Note that the benchmark results I posted don't exactly show what is claimed in the article.

In particular, the version of the driver labeled "i915tex" is the original TTM version of the
i915 driver and has good performance, while "master/ttm" is a newer one which seems to have
suffered some degree of performance regression relative to both i915tex and the original
non-ttm version...  at least in the couple of machines I've looked at...
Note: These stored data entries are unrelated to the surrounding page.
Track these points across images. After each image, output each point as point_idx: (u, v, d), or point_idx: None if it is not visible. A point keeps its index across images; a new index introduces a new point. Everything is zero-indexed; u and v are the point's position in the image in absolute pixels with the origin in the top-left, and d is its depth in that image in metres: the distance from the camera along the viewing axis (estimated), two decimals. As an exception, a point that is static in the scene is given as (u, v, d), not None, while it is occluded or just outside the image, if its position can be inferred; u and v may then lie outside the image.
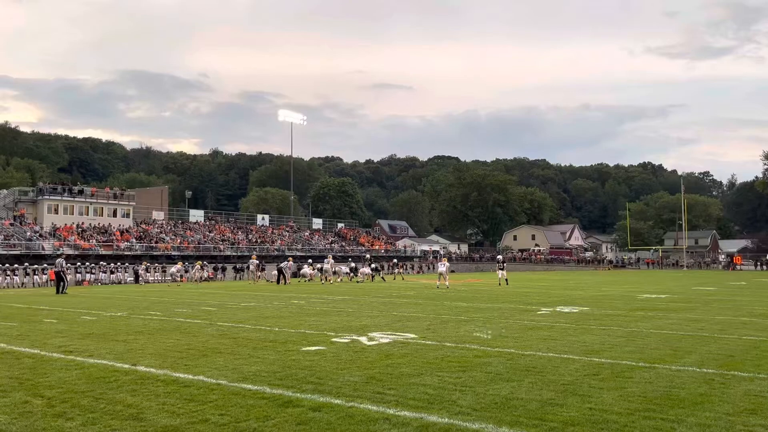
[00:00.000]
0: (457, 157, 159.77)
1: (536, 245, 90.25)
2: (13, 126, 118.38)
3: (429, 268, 68.86)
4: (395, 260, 50.20)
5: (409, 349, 8.40)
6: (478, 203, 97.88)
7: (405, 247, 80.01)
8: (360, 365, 7.19)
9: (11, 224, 47.23)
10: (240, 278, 46.29)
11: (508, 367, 7.00)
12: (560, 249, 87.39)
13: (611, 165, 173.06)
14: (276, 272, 35.49)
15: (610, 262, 76.83)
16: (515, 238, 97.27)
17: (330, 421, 4.78)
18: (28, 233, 46.26)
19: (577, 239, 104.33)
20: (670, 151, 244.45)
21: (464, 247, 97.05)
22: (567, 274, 53.03)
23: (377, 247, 71.93)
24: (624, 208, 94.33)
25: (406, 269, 61.33)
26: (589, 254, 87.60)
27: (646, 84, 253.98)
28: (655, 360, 7.53)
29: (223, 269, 49.55)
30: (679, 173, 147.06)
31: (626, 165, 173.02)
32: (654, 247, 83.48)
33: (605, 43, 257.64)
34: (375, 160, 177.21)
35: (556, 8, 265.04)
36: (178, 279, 37.41)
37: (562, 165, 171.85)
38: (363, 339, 9.46)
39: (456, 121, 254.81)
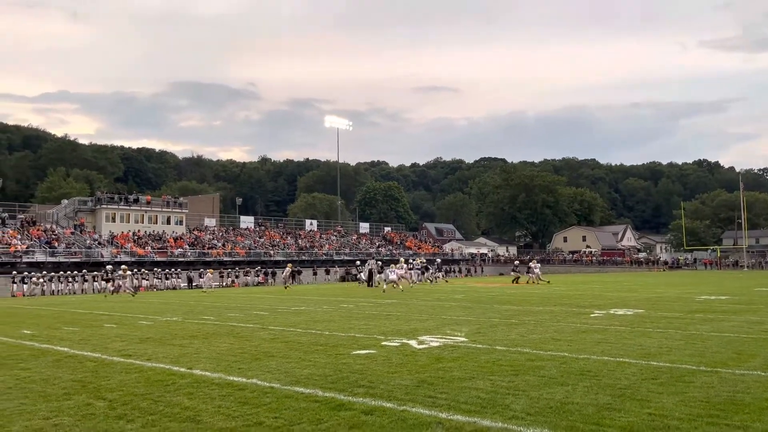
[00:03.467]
0: (504, 159, 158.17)
1: (587, 246, 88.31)
2: (72, 138, 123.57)
3: (477, 271, 68.29)
4: (438, 260, 49.81)
5: (459, 353, 8.34)
6: (527, 205, 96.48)
7: (452, 250, 79.53)
8: (411, 369, 7.17)
9: (72, 233, 49.14)
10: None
11: (562, 371, 6.87)
12: (612, 250, 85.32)
13: (664, 163, 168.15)
14: (345, 274, 35.80)
15: (665, 263, 74.52)
16: (565, 239, 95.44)
17: (382, 424, 4.78)
18: (88, 241, 48.05)
19: (629, 240, 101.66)
20: (728, 147, 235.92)
21: (513, 249, 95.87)
22: (620, 275, 51.71)
23: (424, 250, 71.71)
24: (678, 207, 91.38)
25: (454, 273, 60.96)
26: (642, 255, 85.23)
27: (700, 79, 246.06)
28: (716, 364, 7.25)
29: (273, 274, 50.31)
30: (737, 170, 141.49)
31: (680, 163, 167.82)
32: (711, 247, 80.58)
33: (655, 38, 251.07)
34: (421, 164, 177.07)
35: (604, 5, 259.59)
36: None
37: (613, 164, 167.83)
38: (413, 342, 9.44)
39: (502, 122, 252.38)
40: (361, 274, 37.73)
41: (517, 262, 36.15)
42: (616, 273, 60.76)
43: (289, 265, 41.68)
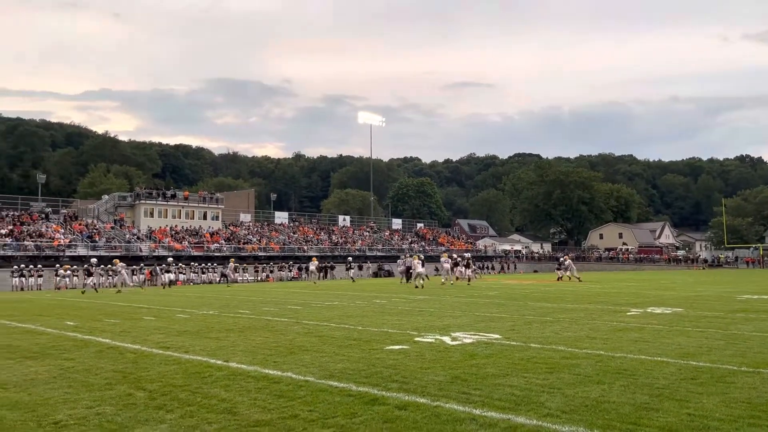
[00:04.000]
0: (538, 155, 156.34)
1: (624, 244, 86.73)
2: (112, 135, 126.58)
3: (510, 268, 67.70)
4: (467, 254, 49.36)
5: (493, 350, 8.30)
6: (562, 201, 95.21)
7: (485, 246, 79.04)
8: (444, 365, 7.17)
9: (112, 227, 50.34)
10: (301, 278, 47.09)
11: (598, 370, 6.78)
12: (650, 248, 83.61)
13: (704, 159, 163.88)
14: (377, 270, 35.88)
15: (705, 261, 72.70)
16: (601, 236, 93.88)
17: (416, 419, 4.79)
18: (127, 236, 49.14)
19: (667, 237, 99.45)
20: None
21: (547, 246, 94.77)
22: (657, 273, 50.67)
23: (457, 246, 71.40)
24: (719, 204, 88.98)
25: (487, 270, 60.56)
26: (681, 253, 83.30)
27: (743, 72, 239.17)
28: (759, 364, 7.06)
29: (307, 269, 50.67)
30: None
31: (721, 158, 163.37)
32: (754, 245, 78.29)
33: (695, 31, 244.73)
34: (454, 160, 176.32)
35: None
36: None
37: (651, 160, 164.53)
38: (446, 339, 9.43)
39: (537, 117, 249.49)
40: (399, 269, 37.71)
41: (567, 261, 35.21)
42: (653, 271, 59.57)
43: (314, 259, 42.09)
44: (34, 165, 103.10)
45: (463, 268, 33.22)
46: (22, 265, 38.85)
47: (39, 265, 39.63)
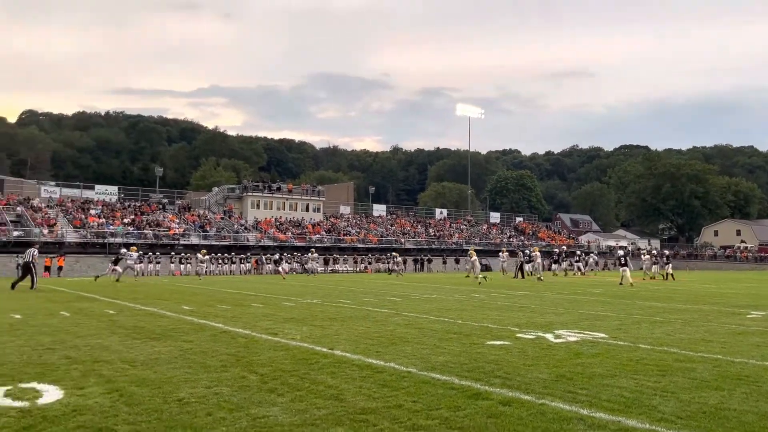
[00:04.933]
0: (646, 146, 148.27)
1: (742, 241, 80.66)
2: (222, 130, 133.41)
3: (616, 265, 64.82)
4: (561, 249, 47.71)
5: (599, 349, 8.03)
6: (672, 195, 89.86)
7: (588, 242, 76.22)
8: (548, 362, 7.03)
9: (222, 218, 53.08)
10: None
11: (715, 375, 6.40)
12: (772, 246, 77.24)
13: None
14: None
15: (839, 261, 66.20)
16: (716, 233, 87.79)
17: (521, 416, 4.75)
18: (235, 226, 51.64)
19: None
20: None
21: (655, 243, 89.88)
22: (782, 274, 46.76)
23: (558, 241, 69.40)
24: None
25: (591, 266, 58.30)
26: (810, 252, 76.32)
27: None
28: None
29: (405, 262, 51.07)
30: None
31: None
32: None
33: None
34: (555, 152, 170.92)
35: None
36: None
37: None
38: (549, 336, 9.23)
39: (645, 107, 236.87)
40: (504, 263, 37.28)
41: (620, 253, 33.68)
42: (776, 271, 55.03)
43: (395, 253, 42.55)
44: (152, 159, 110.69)
45: (554, 263, 32.60)
46: (140, 252, 41.84)
47: (157, 252, 42.51)
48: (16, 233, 40.79)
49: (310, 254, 40.93)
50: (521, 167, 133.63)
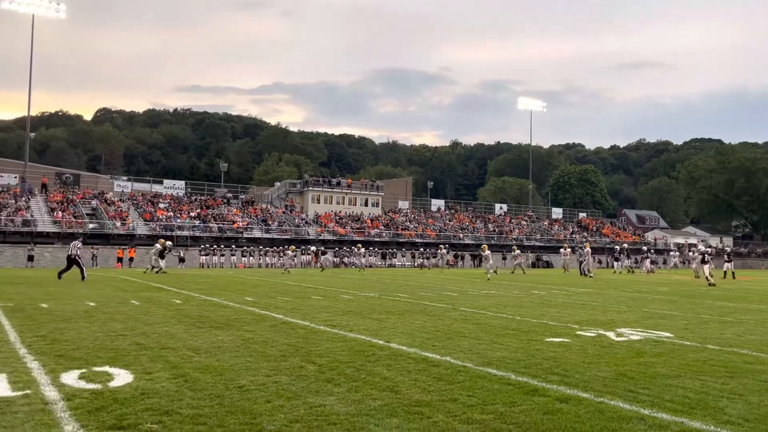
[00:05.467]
0: (719, 140, 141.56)
1: (824, 240, 76.07)
2: (284, 126, 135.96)
3: (684, 263, 62.36)
4: (622, 246, 46.26)
5: (663, 349, 7.78)
6: (746, 191, 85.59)
7: (655, 239, 73.66)
8: (608, 361, 6.87)
9: (284, 212, 54.13)
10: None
11: (789, 378, 6.09)
12: None
13: None
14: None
15: None
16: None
17: (578, 414, 4.67)
18: (296, 220, 52.57)
19: None
20: None
21: (728, 240, 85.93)
22: None
23: (623, 238, 67.40)
24: None
25: (658, 264, 56.35)
26: None
27: None
28: None
29: (462, 257, 50.80)
30: None
31: None
32: None
33: None
34: (621, 146, 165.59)
35: None
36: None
37: None
38: (610, 334, 9.00)
39: (719, 98, 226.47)
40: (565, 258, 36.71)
41: (645, 248, 32.52)
42: None
43: (441, 247, 42.29)
44: (217, 154, 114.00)
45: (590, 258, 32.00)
46: (207, 245, 43.27)
47: (222, 245, 43.82)
48: (91, 225, 42.91)
49: (355, 248, 41.15)
50: (585, 162, 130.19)
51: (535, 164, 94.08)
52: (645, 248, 47.52)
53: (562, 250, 40.08)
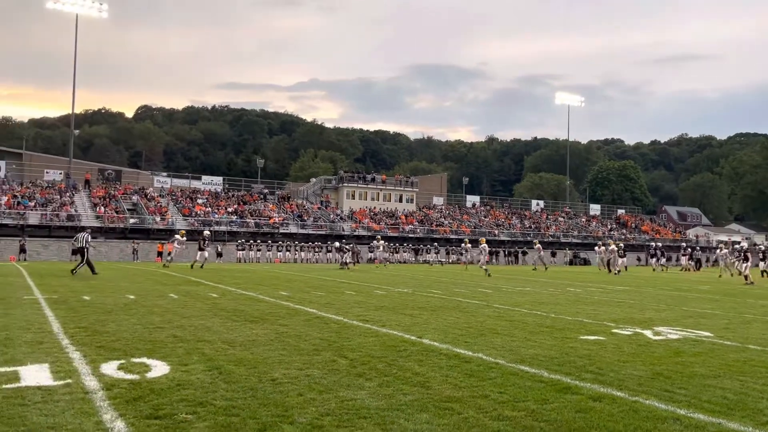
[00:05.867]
0: (765, 134, 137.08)
1: None
2: (320, 123, 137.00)
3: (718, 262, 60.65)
4: (656, 243, 45.14)
5: (702, 348, 7.60)
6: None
7: (697, 236, 71.84)
8: (644, 360, 6.75)
9: (319, 208, 54.52)
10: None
11: (835, 381, 5.88)
12: None
13: None
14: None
15: None
16: None
17: (612, 413, 4.61)
18: (331, 216, 52.89)
19: None
20: None
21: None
22: None
23: (663, 235, 65.93)
24: None
25: (701, 263, 54.95)
26: None
27: None
28: None
29: (496, 254, 50.40)
30: None
31: None
32: None
33: None
34: (662, 141, 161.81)
35: None
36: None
37: None
38: (647, 333, 8.83)
39: (765, 92, 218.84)
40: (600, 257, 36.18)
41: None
42: None
43: (466, 240, 41.89)
44: (254, 150, 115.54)
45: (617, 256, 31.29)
46: (243, 240, 43.88)
47: (258, 240, 44.39)
48: (132, 220, 43.96)
49: (375, 242, 39.99)
50: (624, 157, 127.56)
51: (572, 160, 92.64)
52: (684, 245, 46.32)
53: (596, 248, 39.47)
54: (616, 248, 32.67)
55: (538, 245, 38.29)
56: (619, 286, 19.73)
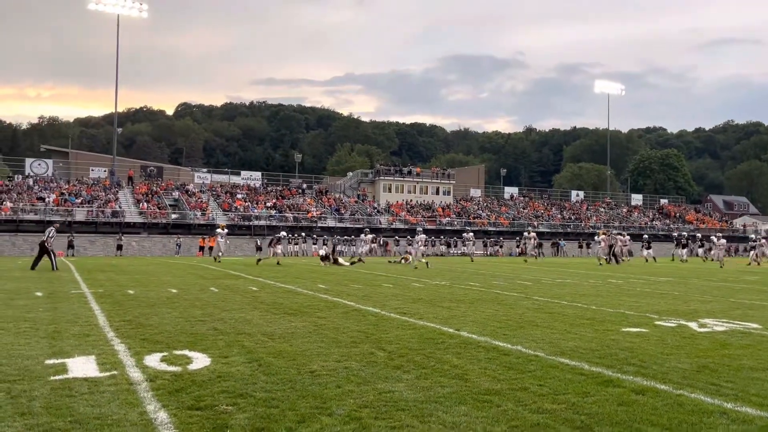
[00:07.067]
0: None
1: None
2: (356, 117, 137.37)
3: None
4: (681, 233, 43.70)
5: (750, 340, 7.37)
6: None
7: (744, 226, 69.61)
8: (689, 352, 6.57)
9: (356, 202, 54.74)
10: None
11: None
12: None
13: None
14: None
15: None
16: None
17: (655, 406, 4.50)
18: (368, 209, 53.03)
19: None
20: None
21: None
22: None
23: (708, 225, 64.09)
24: None
25: (743, 253, 53.23)
26: None
27: None
28: None
29: (541, 245, 49.69)
30: None
31: None
32: None
33: None
34: (707, 128, 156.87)
35: None
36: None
37: None
38: (692, 324, 8.61)
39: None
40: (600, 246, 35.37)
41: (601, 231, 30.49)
42: None
43: (530, 234, 41.33)
44: (292, 145, 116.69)
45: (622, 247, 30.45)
46: (282, 233, 44.29)
47: (296, 234, 44.82)
48: (174, 216, 44.92)
49: (363, 236, 37.83)
50: (667, 146, 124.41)
51: (613, 149, 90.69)
52: (719, 235, 44.61)
53: (596, 237, 38.03)
54: (620, 238, 31.81)
55: (533, 233, 37.60)
56: (663, 278, 19.28)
To make things even more confusing, it seems that Keith Packard's testing may have revealed
yet another regression in the non-ttm versions of the driver, which I haven't had a chance to
dig into at this point.  

All this testing is pretty preliminary & hampered by lack of time & travel schedules, etc.
So, nobody really has all the answers.

Anyway, the biggest win at this point would be getting some sort of a memory manager interface
that everyone agrees on & can move forward with, *providing* that it doesn't encode design
decisions which preclude a properly performant implementation -- and I'm hopeful that's the
case.

Keith

No Bounce buffers

arjan — Wed, 28 May 2008 15:43:45 +0000

Since with shmfs you can set a DMA mask (effectively) on the inode, there's no need to use
bounce buffers... you just allocate the memory in the right place from the start.

GEM v. TTM

zooko — Wed, 28 May 2008 15:08:17 +0000

"A number of complaints about TTM have been raised. Its API is far larger than is needed for
any free Linux driver; it has, in other words, a certain amount of code dedicated to the needs
of binary-only drivers."

How are the needs of binary-only drivers different than the needs of open source drivers?  Is
TTM offering API pieces that are particularly useful for DRM or something like that?